As is the case for many previously proposed compression schemes, Buri uses a direct mapped translation table at the beginning of the physical DRAM to perform shadow to physical translation in the granularity of 4KB logical pages. Each 1KB block has an entry in the mapping table, which contains the allocation status, four block pointers, compression metadata, and per-cache line status. As discussed above, the allocation status stores the current size of the compressed page, and some control bits (dirty, valid, etc.). The four block pointers consist of the body of the compressed page, which are allocated incrementally. Per-line status information is a two-bit field indicating the type of the line (normal, zero, overflow, invalid). The physical address of a compressed line can thus be calculated using this header alone without consulting the body itself. Buri also features a metadata cache and a pointer cache for overflowed lines to reduce DRAM accesses. Most translation requests should be filtered out by the two metadata caches.

Initially, all metadata entries are set as invalid, and none of them is backed by any physical storage. When a page is first accessed from the shadow address space, perhaps because the OS just allocates a new page in the shadow address space, a page fault-like event is triggered on the memory controller. The controller first activates a 4KB buffer to accumulate cache lines from the upper levels before sending them for compression. This amortizes the overhead of page allocation and metadata update for the first few cache lines of a compressed page. The buffer is retired after a while or after another controller page fault happens. The compressor processes each line in the buffer, and also computes the compressed size. If all lines fit into their physical slots (recall that Buri assumes static 4:1 compression ratio), only one 1KB page will be allocated. Otherwise, two or more pages are allocated, with overflowed pages stored after the regulat slots.
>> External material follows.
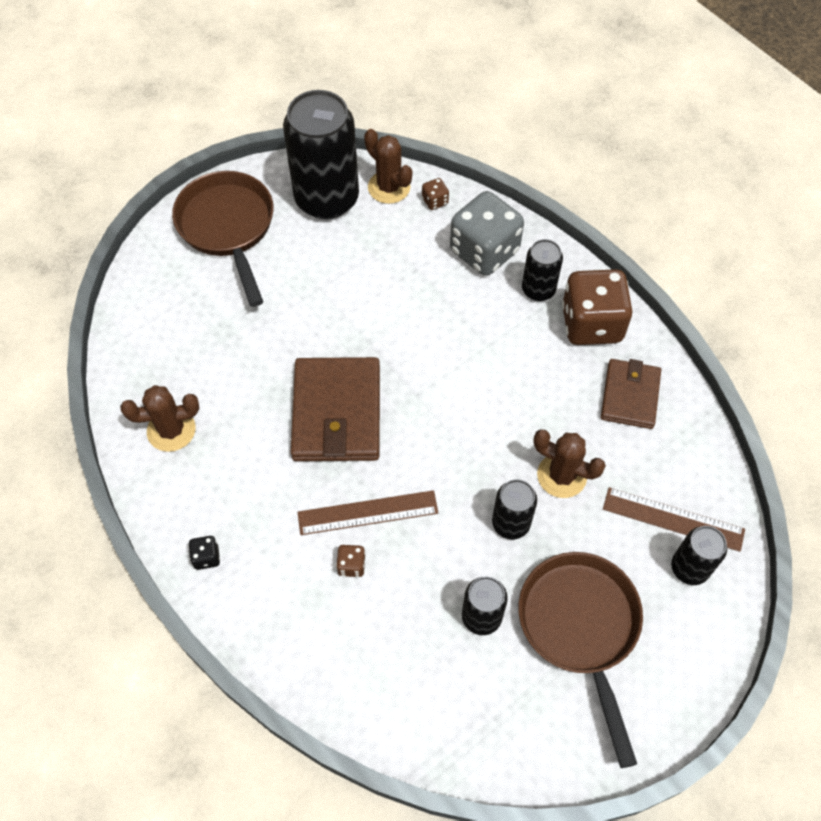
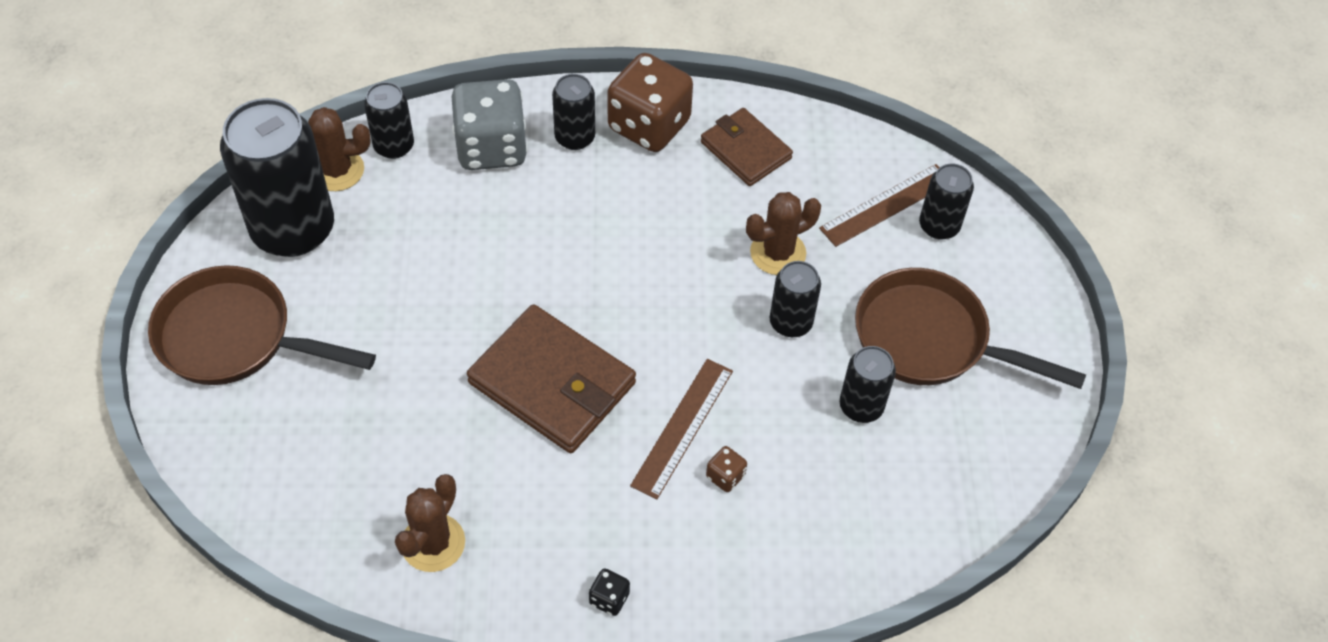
camera: 55 degrees left, 5 degrees down
(435, 201) = (394, 146): brown dice -> black can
When a dirty line is written back, its compressed size may have changed, which makes it no longer fit for the physical slot. In this case, the slot stores a pointer to the overflow area, at which location the line is written. The metadata entry is also updated to reflect the status change of the line. If the overflow area itself overflows, one more block is requested from the free list as shown above. If the page already has four blocks, then the page will be stored uncompressed, since compression does not reduce storage usage.

The article also proposes a few optimizations that can be applied for better performance. First, zero cache lines are not even physically stored. Once a zero line is detected on a write request, the per-line status field is set to reflect the presence of a zero line. On future accesses to that line, the page body is not even accessed if a zero line is seen, which reduces the number of memory accesses if many cache lines are all-zero. The second optimization is prefetcing. Both page-level and line-level prefetching is proposed. For page level pre-fetching, a global predictor is used to generate the next page to be accessed, whose metadata entry is then prefetched into the buffer. For line-level prefetcing, when a compressed line is read in-place, the controller always prefetches data in the next slot if it contains an indirection pointer. This reduces one extra memory access for the pointer if access locality is high. The last optimization is on memory request scheduling, which prioritizes blocks whose metadata is in the cache.